What to produce -
Reproduce the opening lines of the listing below exactly, stopping after the line that contains "Geamia Fântâna Mare – Fântâna Mare" and leaving out any pictures.

Entries supplied -
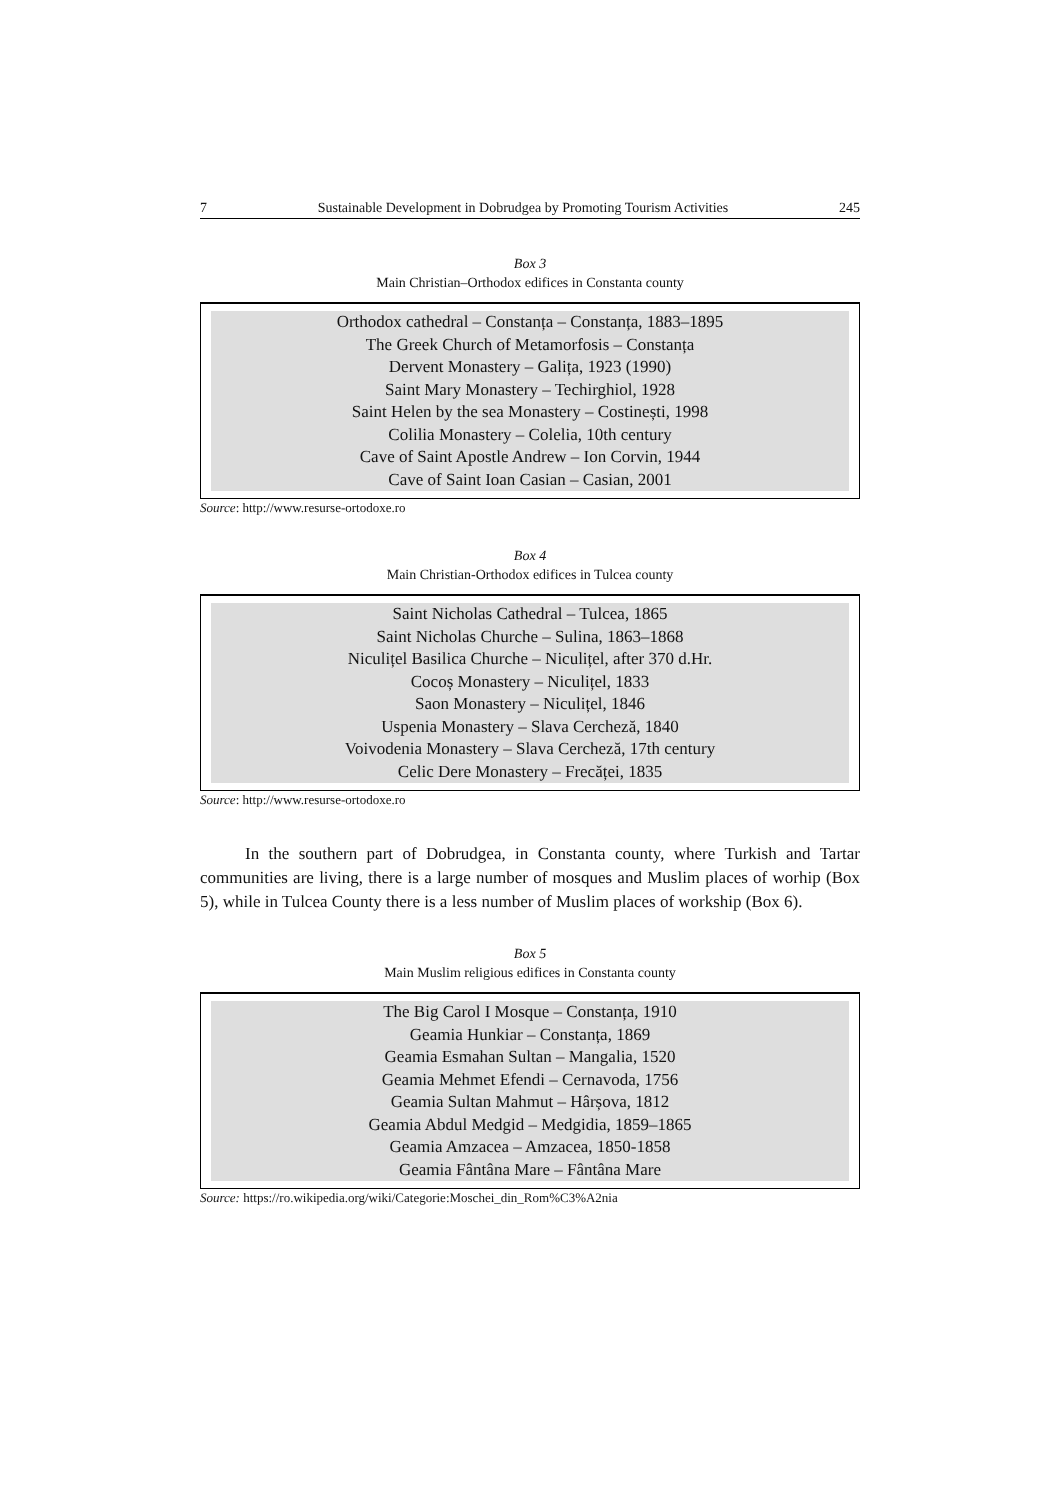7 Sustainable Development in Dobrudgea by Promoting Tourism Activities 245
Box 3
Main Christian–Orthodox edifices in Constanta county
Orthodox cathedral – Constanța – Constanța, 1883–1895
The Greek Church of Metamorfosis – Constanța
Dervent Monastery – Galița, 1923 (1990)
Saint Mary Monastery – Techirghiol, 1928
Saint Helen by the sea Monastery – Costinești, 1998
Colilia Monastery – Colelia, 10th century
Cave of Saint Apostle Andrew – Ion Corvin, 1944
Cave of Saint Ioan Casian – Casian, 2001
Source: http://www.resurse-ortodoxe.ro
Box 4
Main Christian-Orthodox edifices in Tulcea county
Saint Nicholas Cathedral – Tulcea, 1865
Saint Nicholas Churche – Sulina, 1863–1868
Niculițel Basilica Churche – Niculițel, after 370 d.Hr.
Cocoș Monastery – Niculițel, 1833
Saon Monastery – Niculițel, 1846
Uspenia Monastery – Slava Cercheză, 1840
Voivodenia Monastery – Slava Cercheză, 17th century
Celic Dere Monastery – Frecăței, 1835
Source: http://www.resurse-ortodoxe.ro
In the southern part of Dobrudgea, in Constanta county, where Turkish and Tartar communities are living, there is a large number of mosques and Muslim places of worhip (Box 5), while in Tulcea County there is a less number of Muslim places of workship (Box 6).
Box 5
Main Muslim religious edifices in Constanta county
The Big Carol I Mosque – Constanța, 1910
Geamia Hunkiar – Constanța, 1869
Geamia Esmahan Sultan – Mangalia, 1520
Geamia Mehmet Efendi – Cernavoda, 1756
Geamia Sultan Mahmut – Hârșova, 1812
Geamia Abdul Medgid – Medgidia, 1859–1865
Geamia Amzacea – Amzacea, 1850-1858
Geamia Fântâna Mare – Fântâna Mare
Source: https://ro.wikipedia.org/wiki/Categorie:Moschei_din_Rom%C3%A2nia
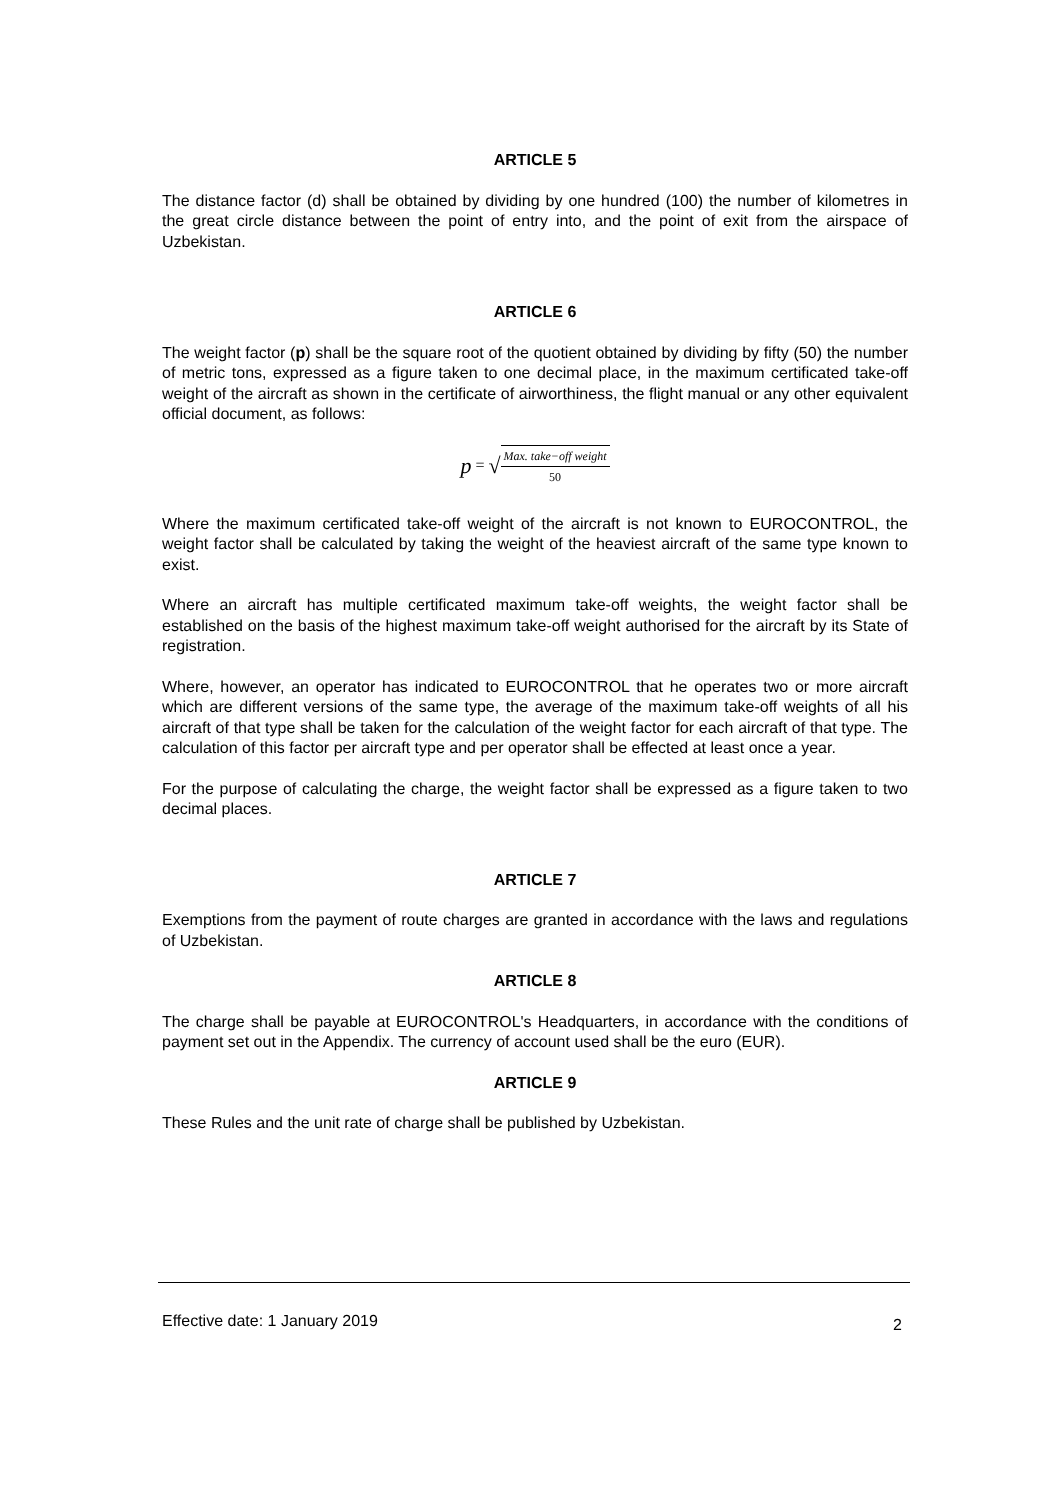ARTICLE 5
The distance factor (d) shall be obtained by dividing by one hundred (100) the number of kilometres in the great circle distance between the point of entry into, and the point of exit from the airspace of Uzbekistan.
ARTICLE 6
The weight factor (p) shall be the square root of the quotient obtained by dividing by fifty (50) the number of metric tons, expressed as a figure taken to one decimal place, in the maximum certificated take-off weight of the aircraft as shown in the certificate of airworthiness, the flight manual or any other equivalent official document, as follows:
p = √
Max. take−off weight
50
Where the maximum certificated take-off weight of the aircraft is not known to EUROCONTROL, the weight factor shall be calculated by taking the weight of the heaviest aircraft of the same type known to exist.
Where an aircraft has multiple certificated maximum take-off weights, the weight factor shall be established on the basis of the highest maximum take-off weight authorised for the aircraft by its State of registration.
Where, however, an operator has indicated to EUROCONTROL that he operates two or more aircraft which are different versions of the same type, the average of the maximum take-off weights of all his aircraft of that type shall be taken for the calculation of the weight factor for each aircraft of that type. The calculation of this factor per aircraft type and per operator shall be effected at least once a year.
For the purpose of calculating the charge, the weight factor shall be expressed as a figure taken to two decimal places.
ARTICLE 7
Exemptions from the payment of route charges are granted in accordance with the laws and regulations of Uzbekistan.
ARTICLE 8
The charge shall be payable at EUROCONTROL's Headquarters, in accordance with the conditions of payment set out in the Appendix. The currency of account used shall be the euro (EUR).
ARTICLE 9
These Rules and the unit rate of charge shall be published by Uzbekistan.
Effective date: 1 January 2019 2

Response for this exercise -
7 Sustainable Development in Dobrudgea by Promoting Tourism Activities 245
Box 3
Main Christian–Orthodox edifices in Constanta county
Orthodox cathedral – Constanța – Constanța, 1883–1895
The Greek Church of Metamorfosis – Constanța
Dervent Monastery – Galița, 1923 (1990)
Saint Mary Monastery – Techirghiol, 1928
Saint Helen by the sea Monastery – Costinești, 1998
Colilia Monastery – Colelia, 10th century
Cave of Saint Apostle Andrew – Ion Corvin, 1944
Cave of Saint Ioan Casian – Casian, 2001
Source: http://www.resurse-ortodoxe.ro
Box 4
Main Christian-Orthodox edifices in Tulcea county
Saint Nicholas Cathedral – Tulcea, 1865
Saint Nicholas Churche – Sulina, 1863–1868
Niculițel Basilica Churche – Niculițel, after 370 d.Hr.
Cocoș Monastery – Niculițel, 1833
Saon Monastery – Niculițel, 1846
Uspenia Monastery – Slava Cercheză, 1840
Voivodenia Monastery – Slava Cercheză, 17th century
Celic Dere Monastery – Frecăței, 1835
Source: http://www.resurse-ortodoxe.ro
In the southern part of Dobrudgea, in Constanta county, where Turkish and Tartar communities are living, there is a large number of mosques and Muslim places of worhip (Box 5), while in Tulcea County there is a less number of Muslim places of workship (Box 6).
Box 5
Main Muslim religious edifices in Constanta county
The Big Carol I Mosque – Constanța, 1910
Geamia Hunkiar – Constanța, 1869
Geamia Esmahan Sultan – Mangalia, 1520
Geamia Mehmet Efendi – Cernavoda, 1756
Geamia Sultan Mahmut – Hârșova, 1812
Geamia Abdul Medgid – Medgidia, 1859–1865
Geamia Amzacea – Amzacea, 1850-1858
Geamia Fântâna Mare – Fântâna Mare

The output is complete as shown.